Count the lines in the records below that contain the string "JSON", and reply with that number alone.

Begin ROWS

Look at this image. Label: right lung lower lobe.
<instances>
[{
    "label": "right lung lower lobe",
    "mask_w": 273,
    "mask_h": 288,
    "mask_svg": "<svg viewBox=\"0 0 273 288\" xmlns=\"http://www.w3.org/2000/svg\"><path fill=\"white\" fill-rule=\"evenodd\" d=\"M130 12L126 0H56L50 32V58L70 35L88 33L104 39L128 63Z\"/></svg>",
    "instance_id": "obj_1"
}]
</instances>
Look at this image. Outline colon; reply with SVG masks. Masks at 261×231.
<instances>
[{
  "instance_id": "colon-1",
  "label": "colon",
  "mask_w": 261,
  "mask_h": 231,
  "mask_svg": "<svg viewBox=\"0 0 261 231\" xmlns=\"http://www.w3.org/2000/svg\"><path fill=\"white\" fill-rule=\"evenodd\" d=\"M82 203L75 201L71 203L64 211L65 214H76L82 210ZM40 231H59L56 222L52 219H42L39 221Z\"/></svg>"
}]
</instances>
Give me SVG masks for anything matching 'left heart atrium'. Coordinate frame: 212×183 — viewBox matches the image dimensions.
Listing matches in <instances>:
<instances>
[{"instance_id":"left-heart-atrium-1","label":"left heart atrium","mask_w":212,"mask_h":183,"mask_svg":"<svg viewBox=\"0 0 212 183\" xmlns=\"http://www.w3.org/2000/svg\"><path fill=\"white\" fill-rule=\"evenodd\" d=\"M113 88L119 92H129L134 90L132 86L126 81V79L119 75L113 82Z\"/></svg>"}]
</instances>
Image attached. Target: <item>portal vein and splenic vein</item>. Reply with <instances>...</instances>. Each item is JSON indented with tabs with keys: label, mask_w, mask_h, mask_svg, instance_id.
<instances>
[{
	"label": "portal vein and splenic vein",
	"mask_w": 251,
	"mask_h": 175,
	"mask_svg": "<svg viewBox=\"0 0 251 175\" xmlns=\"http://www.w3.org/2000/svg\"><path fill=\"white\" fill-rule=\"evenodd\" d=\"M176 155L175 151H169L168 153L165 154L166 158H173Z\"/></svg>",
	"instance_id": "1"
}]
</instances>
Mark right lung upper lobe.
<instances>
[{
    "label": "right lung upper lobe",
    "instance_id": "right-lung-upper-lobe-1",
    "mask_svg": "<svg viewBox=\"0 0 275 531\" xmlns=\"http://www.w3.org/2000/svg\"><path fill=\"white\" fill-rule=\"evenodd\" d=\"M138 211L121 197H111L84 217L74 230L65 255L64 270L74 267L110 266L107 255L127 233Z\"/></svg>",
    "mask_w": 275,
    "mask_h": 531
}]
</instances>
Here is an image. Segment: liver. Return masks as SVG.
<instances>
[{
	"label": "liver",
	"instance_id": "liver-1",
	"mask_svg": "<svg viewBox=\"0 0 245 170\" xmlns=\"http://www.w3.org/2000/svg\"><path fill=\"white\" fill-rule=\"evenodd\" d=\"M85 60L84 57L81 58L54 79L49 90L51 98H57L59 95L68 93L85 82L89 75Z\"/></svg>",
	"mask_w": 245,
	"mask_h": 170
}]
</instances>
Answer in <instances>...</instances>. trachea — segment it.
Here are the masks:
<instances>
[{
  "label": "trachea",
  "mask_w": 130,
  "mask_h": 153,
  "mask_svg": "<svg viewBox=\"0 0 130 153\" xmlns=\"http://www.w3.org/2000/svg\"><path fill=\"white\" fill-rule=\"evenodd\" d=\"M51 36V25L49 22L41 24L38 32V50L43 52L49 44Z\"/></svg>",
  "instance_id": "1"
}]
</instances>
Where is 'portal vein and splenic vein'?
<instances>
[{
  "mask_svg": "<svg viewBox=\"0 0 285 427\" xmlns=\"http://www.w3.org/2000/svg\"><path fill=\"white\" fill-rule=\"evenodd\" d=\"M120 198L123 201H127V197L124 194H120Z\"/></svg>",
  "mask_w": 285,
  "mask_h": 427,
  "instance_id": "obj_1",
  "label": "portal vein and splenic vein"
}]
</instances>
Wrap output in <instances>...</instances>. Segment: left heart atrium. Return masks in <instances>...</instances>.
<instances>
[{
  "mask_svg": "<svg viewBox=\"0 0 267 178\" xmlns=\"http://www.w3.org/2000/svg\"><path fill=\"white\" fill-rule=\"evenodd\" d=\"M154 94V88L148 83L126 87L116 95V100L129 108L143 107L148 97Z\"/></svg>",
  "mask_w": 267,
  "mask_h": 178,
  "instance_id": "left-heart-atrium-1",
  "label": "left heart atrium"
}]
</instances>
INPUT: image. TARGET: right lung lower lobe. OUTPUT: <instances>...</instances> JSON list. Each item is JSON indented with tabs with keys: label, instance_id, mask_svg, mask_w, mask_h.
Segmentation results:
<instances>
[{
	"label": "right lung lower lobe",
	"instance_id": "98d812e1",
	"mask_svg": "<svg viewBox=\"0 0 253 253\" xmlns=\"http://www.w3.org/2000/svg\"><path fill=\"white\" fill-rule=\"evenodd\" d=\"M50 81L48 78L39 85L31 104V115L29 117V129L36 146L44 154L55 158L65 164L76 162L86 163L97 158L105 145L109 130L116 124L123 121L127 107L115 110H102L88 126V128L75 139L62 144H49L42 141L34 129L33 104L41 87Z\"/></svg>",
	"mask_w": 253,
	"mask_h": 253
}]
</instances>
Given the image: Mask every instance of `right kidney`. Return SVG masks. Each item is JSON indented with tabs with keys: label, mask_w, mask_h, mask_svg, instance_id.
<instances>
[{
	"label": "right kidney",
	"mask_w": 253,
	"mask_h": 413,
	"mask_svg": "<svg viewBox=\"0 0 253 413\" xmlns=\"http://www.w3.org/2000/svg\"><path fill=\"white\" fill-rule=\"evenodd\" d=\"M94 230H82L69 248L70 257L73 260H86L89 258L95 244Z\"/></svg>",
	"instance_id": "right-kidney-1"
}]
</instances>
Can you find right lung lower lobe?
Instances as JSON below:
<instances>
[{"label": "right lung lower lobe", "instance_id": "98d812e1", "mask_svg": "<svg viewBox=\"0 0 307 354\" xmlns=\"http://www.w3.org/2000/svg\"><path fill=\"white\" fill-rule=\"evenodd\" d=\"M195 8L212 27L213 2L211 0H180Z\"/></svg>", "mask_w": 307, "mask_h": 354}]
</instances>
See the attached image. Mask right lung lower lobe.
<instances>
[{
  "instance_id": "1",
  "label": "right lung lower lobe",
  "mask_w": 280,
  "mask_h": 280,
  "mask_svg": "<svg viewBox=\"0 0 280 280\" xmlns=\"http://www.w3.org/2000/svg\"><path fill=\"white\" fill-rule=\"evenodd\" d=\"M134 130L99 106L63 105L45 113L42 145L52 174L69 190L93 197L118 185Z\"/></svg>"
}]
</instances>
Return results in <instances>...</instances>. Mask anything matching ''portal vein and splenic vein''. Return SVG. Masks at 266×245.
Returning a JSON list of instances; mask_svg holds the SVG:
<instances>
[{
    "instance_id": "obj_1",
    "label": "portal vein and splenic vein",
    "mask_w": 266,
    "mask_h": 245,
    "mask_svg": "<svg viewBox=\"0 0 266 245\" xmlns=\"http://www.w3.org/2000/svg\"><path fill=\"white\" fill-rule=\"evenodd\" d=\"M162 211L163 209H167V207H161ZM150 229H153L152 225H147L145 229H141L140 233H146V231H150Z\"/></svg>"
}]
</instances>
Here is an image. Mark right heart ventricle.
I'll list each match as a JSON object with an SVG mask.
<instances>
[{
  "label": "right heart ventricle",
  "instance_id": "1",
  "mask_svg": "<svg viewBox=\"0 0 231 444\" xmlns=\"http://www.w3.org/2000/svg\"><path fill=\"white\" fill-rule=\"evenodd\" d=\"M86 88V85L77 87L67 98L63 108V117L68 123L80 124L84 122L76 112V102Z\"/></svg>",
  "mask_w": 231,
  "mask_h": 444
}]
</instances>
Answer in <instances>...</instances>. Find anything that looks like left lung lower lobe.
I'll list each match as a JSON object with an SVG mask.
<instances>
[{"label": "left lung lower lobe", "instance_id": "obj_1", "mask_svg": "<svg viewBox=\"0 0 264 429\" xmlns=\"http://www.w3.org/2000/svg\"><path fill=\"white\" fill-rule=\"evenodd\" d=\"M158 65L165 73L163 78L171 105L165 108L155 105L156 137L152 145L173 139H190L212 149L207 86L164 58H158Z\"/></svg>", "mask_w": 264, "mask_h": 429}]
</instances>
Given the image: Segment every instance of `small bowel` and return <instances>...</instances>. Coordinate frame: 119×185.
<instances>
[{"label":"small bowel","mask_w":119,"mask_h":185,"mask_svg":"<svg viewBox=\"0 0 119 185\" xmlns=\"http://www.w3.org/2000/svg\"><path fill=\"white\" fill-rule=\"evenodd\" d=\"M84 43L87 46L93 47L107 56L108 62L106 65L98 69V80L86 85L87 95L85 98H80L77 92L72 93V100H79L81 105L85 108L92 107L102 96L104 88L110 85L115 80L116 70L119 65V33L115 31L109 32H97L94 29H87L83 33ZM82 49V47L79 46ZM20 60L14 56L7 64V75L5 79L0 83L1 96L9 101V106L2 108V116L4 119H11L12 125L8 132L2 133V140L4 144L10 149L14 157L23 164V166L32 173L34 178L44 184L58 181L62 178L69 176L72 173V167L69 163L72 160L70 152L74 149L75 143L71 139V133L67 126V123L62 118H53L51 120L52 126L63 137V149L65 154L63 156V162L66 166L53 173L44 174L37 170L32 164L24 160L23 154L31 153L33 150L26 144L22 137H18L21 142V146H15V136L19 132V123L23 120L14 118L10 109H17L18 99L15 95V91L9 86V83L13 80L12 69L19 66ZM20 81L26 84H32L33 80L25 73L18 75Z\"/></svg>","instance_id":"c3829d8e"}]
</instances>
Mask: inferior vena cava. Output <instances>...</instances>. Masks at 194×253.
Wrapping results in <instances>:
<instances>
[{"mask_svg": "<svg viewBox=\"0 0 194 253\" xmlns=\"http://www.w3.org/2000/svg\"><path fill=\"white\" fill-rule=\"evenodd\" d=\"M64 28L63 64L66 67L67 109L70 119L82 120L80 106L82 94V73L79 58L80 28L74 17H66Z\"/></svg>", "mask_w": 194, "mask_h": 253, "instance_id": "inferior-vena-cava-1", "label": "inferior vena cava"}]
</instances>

End ROWS

SOLVED PROBLEM =
7